* **Tasks and exercises**
1. Copy the stretch of the TEI Publisher post from "Briefly, about the" through "the enjambement annotations." word for word.
2. Using the TEI Publisher post, mark each statement below yes or no and quote the words from the post that decide it: (a) The Judita has six cantos. (b) The Judita was first published in 1501. (c) The paper presented in April 2021 compared enjambements in Judita and in the Davidias.

====== Passage

Learning TEI Publisher

Impressions from learning to transform TEI XML with a very powerful tool, somewhat underdocumented at more advanced levels.

Posted by Neven Jovanović on October 24, 2021

To learn how to use the TEI Publisher, a system for displaying XML (and other) documents, I set myself three tasks:

  1. Publish a TEI edition of a poem in several cantos, with annotations in attributes (enjambements and verse numbers) and with marginal notes
  2. Color-code each enjambement type and display the verse in respective color
  3. Display verse numbers on the left side of each verse

Briefly, about the poem. It is the first epic poem in Croatian, the Judita by Marko Marulić, written in 1501 and published in 1521; it has six cantos and 2126 verses. This year, Croatia celebrates the 500th anniversary of the first edition of Judita. In April 2021, I presented a paper on the annual Marulić Days conference in Split, the Colloquium Marulianum XXXI, comparing enjambements in Judita and in Marulić’s Latin epic, the Davidias. The XML files provided the data for the paper; currently I am reviewing the enjambement annotations.

============
====== Data supplied

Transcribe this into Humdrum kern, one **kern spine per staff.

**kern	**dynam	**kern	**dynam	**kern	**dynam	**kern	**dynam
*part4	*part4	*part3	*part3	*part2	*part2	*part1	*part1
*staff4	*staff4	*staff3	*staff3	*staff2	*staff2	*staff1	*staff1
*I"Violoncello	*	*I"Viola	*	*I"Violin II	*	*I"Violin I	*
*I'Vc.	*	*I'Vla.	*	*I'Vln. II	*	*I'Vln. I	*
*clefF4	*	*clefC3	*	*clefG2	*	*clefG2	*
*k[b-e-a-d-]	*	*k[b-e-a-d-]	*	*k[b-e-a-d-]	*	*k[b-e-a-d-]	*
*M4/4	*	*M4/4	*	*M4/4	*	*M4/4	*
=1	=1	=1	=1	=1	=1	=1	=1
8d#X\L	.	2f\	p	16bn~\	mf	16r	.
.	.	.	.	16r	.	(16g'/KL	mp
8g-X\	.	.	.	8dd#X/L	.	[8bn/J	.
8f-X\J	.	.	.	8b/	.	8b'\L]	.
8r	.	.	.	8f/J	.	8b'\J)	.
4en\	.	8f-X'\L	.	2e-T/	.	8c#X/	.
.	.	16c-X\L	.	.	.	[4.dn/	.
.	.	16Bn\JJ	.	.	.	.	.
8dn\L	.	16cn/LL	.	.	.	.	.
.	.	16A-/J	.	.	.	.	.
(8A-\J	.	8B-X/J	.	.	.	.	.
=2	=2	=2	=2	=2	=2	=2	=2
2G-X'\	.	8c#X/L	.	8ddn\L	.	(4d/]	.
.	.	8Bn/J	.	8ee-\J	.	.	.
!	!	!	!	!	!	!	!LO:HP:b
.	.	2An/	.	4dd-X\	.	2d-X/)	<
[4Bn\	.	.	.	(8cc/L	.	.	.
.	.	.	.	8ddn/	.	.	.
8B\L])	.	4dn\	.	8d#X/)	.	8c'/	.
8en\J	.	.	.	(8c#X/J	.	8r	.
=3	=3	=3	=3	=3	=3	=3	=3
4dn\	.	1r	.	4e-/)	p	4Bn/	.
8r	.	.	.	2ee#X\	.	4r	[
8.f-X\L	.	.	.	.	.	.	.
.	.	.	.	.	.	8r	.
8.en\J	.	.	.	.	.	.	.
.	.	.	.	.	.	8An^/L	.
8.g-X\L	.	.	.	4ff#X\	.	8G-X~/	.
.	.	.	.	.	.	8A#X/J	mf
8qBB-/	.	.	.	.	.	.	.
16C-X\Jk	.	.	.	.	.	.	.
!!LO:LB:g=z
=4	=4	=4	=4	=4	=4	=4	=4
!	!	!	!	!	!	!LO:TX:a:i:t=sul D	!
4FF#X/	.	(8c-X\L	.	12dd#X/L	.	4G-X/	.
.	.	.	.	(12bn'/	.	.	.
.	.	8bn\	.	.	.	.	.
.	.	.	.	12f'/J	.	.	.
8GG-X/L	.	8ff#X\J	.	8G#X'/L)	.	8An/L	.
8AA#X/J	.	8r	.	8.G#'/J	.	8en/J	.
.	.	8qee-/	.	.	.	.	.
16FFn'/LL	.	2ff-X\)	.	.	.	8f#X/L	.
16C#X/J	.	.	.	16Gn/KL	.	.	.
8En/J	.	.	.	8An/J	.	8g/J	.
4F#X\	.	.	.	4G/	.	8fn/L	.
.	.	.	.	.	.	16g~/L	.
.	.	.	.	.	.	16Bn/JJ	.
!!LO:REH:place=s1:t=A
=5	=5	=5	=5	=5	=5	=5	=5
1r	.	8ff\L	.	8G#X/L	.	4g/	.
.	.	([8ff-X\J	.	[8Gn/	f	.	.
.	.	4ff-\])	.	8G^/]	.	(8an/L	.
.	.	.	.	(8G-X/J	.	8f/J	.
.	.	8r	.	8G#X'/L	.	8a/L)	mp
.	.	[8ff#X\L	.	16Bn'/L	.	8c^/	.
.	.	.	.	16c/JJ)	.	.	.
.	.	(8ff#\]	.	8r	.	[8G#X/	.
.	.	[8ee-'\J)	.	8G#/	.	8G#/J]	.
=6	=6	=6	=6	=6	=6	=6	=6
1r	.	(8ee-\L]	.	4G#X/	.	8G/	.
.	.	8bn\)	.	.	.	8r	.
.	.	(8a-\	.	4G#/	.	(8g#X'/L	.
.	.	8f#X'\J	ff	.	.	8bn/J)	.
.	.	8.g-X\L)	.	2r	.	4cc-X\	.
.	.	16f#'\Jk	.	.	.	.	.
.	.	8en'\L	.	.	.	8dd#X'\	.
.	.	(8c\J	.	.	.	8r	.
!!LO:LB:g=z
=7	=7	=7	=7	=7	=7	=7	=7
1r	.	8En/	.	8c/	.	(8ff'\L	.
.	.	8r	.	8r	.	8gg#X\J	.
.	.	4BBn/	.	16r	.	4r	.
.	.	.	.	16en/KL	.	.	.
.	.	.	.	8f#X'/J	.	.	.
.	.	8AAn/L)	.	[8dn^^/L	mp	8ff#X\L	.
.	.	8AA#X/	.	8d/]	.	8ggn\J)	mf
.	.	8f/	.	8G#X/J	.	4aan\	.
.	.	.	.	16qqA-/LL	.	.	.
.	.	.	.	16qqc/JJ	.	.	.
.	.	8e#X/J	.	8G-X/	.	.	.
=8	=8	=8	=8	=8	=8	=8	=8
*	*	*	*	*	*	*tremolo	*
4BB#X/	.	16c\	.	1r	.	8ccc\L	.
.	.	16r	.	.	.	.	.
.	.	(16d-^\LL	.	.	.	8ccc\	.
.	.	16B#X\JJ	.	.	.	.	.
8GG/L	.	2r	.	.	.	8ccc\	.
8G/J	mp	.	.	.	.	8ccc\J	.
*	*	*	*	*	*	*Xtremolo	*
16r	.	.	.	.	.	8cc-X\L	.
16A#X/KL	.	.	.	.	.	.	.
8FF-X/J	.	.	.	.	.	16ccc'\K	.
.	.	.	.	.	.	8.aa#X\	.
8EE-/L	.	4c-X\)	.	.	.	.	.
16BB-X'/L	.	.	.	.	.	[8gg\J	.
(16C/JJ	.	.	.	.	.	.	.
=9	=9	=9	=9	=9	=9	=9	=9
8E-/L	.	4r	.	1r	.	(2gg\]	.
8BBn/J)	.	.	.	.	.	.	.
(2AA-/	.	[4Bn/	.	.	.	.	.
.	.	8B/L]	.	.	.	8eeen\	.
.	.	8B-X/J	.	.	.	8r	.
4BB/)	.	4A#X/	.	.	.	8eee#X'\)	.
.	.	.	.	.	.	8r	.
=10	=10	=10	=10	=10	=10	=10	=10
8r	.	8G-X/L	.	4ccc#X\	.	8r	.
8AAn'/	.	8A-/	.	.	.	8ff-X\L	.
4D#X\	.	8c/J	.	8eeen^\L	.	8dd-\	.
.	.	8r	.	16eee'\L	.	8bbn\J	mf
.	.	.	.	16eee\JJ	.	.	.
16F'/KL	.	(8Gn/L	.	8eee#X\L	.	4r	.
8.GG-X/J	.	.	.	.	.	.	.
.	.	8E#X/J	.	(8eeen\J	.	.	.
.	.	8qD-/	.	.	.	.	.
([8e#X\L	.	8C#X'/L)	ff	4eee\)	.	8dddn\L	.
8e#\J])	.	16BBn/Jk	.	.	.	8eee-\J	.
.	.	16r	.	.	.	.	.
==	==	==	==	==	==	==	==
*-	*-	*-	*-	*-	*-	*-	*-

============

* **Correct answers**
1.
Briefly, about the poem. It is the first epic poem in Croatian, the Judita by Marko Marulić, written in 1501 and published in 1521; it has six cantos and 2126 verses. This year, Croatia celebrates the 500th anniversary of the first edition of Judita. In April 2021, I presented a paper on the annual Marulić Days conference in Split, the Colloquium Marulianum XXXI, comparing enjambements in Judita and in Marulić’s Latin epic, the Davidias. The XML files provided the data for the paper; currently I am reviewing the enjambement annotations.

2.
(a) Yes: "it has six cantos and 2126 verses"
(b) No: "written in 1501 and published in 1521"
(c) Yes: "comparing enjambements in Judita and in Marulić’s Latin epic, the Davidias"